À cette proposition : « Dieu est devenu homme », succède à présent cette autre : « L’Homme est devenu moi ». C’est là le moi humain. Mais nous disons au contraire : je n’ai pas pu me trouver tant que je me suis cherché comme Homme. Si l’homme tente aujourd’hui de devenir moi et de gagner grâce à moi un corps, je remarque qu’en somme tout repose sur moi, et que sans moi l’Homme est perdu. Je ne puis cependant me sacrifier sur l’autel de ce Saint des Saints, et désormais je ne me demanderai plus si mes manifestations sont d’un Homme ou d’un non-Homme : que cet Esprit me laisse en paix !

Le Libéralisme humanitaire n’y va pas de main morte. Que tu veuilles, à n’importe quel point de vue, être ou avoir quelque chose de particulier, que tu prétendes au moindre avantage que n’ont pas les autres, que tu veuilles t’autoriser d’un droit qui n’est pas un des « droits généraux de l’humanité », et tu es un égoïste.

Soit, je ne prétends avoir ou être rien de particulier qui me fasse passer avant les autres, je ne veux bénéficier à leurs dépens d’aucun privilège, mais — je ne me mesure pas à la mesure des autres, et si je ne veux pas de passe-droit en ma faveur, je ne veux non plus d’aucune sorte de droit.
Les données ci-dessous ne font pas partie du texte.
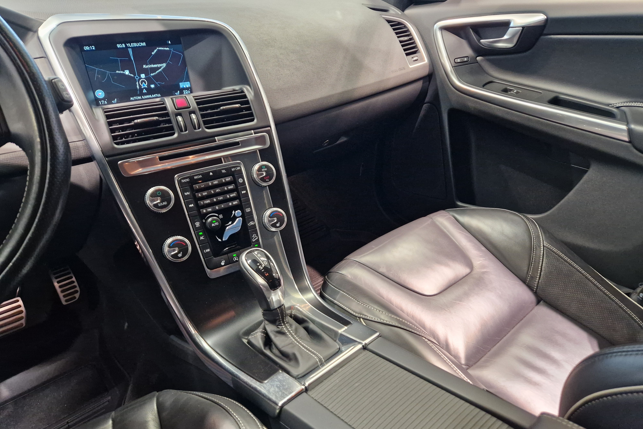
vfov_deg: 53.1
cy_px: 211
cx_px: 321
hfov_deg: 73.7
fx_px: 429
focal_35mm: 24
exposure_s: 1/100
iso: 500
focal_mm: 5.4
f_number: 1.8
Je veux être tout ce que je puis être, avoir tout ce que je puis avoir. Que les autres soient ou aient quelque chose d’analogue, que m’importe ? Avoir ce que j’ai, être ce que je suis, ils ne le peuvent. Je ne leur fais aucun tort, pas plus que je ne fais de tort au rocher en ayant sur lui le « privilège » du mouvement. S’il pouvait l’avoir, il l’aurait.